The Darkness Held
The Red Wedding broke something. Not because you didn’t see it coming, but because the show actually went through with it. Stannis burned his daughter alive. Cersei descended those King’s Landing steps naked and shamed. Game of Thrones spent seven years proving that the worst thing you could imagine wasn’t hypothetical—it was likely.
I watched because I wanted to see if the story would ever stop inflicting damage, if there was hope buried somewhere underneath. By the time Stannis lit that pyre, I knew the answer wasn’t coming. The show was built on a single conviction: power corrupts, good intentions lead nowhere, and everything you care about will eventually be taken from you. After a while that stops reading as drama and starts feeling like watching something true play out.

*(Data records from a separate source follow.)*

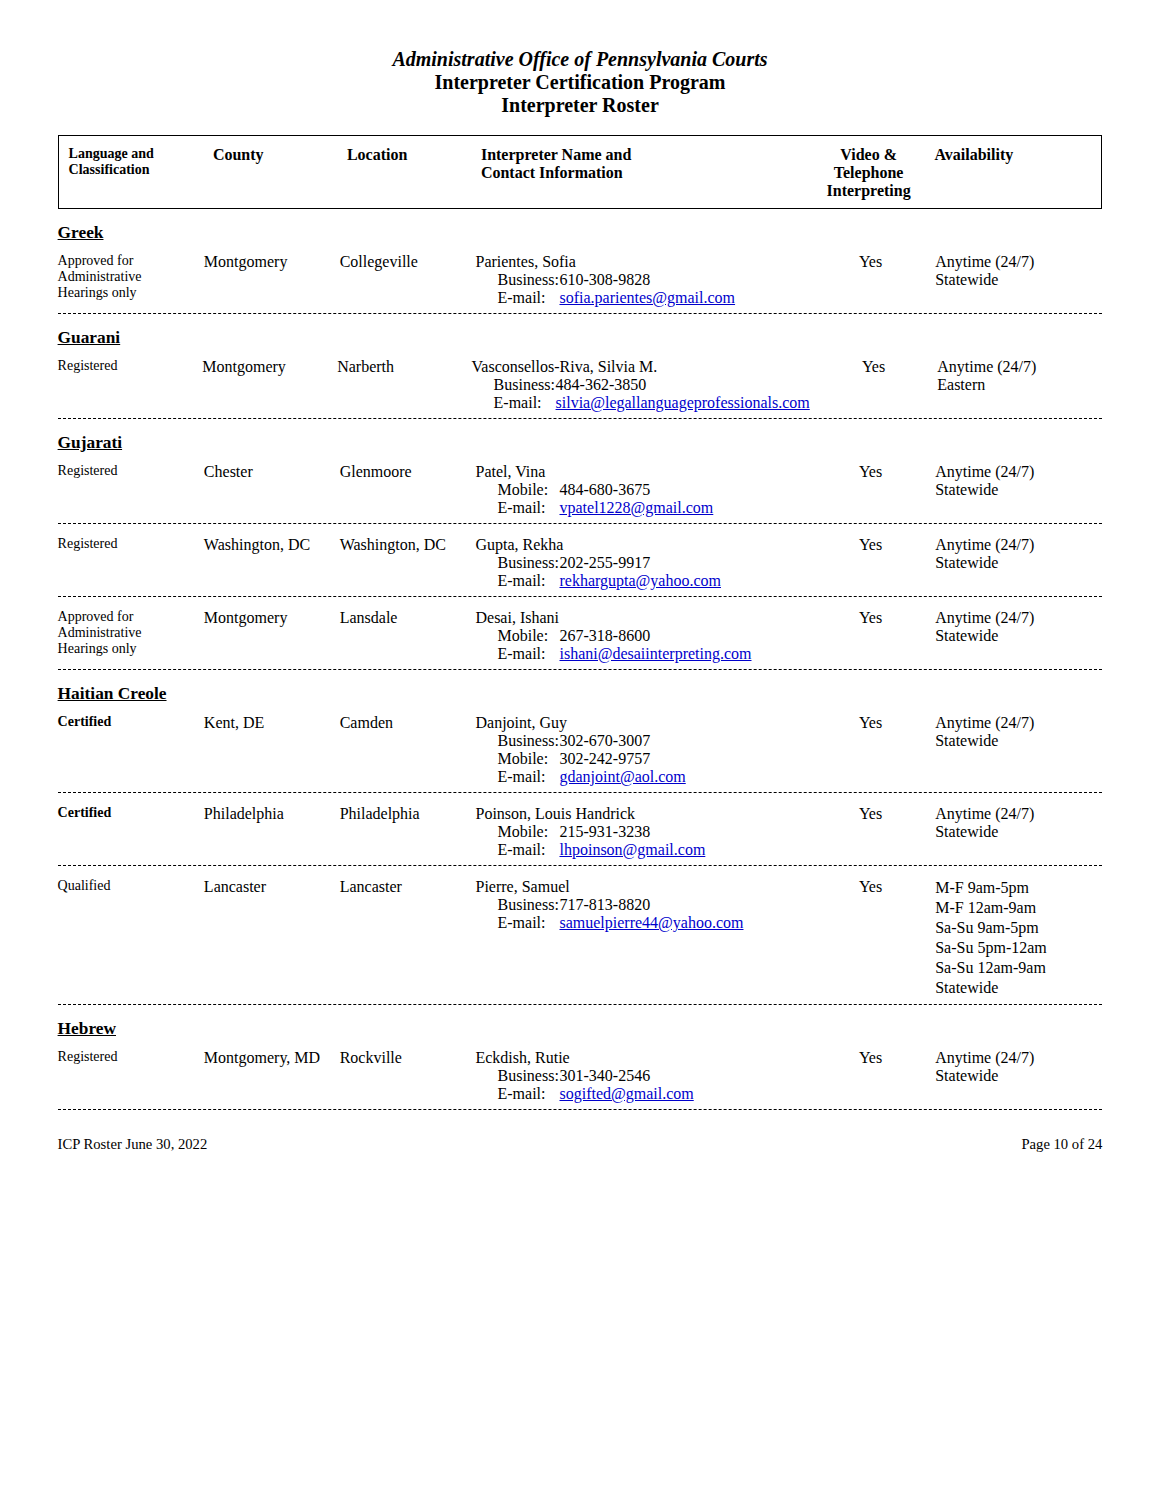Administrative Office of Pennsylvania Courts
Interpreter Certification Program
Interpreter Roster
| Language and Classification | County | Location | Interpreter Name and Contact Information | Video & Telephone Interpreting | Availability |
Greek
| Approved for Administrative Hearings only | Montgomery | Collegeville | Parientes, Sofia Business: 610-308-9828 E-mail: sofia.parientes@gmail.com | Yes | Anytime (24/7) Statewide |
Guarani
| Registered | Montgomery | Narberth | Vasconsellos-Riva, Silvia M. Business: 484-362-3850 E-mail: silvia@legallanguageprofessionals.com | Yes | Anytime (24/7) Eastern |
Gujarati
| Registered | Chester | Glenmoore | Patel, Vina Mobile: 484-680-3675 E-mail: vpatel1228@gmail.com | Yes | Anytime (24/7) Statewide |
| Registered | Washington, DC | Washington, DC | Gupta, Rekha Business: 202-255-9917 E-mail: rekhargupta@yahoo.com | Yes | Anytime (24/7) Statewide |
| Approved for Administrative Hearings only | Montgomery | Lansdale | Desai, Ishani Mobile: 267-318-8600 E-mail: ishani@desaiinterpreting.com | Yes | Anytime (24/7) Statewide |
Haitian Creole
| Certified | Kent, DE | Camden | Danjoint, Guy Business: 302-670-3007 Mobile: 302-242-9757 E-mail: gdanjoint@aol.com | Yes | Anytime (24/7) Statewide |
| Certified | Philadelphia | Philadelphia | Poinson, Louis Handrick Mobile: 215-931-3238 E-mail: lhpoinson@gmail.com | Yes | Anytime (24/7) Statewide |
| Qualified | Lancaster | Lancaster | Pierre, Samuel Business: 717-813-8820 E-mail: samuelpierre44@yahoo.com | Yes | M-F 9am-5pm M-F 12am-9am Sa-Su 9am-5pm Sa-Su 5pm-12am Sa-Su 12am-9am Statewide |
Hebrew
| Registered | Montgomery, MD | Rockville | Eckdish, Rutie Business: 301-340-2546 E-mail: sogifted@gmail.com | Yes | Anytime (24/7) Statewide |
ICP Roster June 30, 2022
Page 10 of 24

There’s something unsettling about a story that refuses you comfort for seven years straight. Not unsettling in a thrilling way—unsettling in the way that mirrors show you things about yourself you weren’t ready to see. I kept watching even when it hurt because I was curious if I could sit with that kind of sustained bleakness without breaking. Turns out I could.
The final season came and it was exactly what the show had promised all along. Not redemption, not hope, just the logic of power playing out to its conclusion. Some people felt betrayed. I understood it.
I don’t regret those seven years. They taught me how much darkness you can sit with before it becomes part of how you see the world. Game of Thrones knew exactly what it was. I just needed time to agree.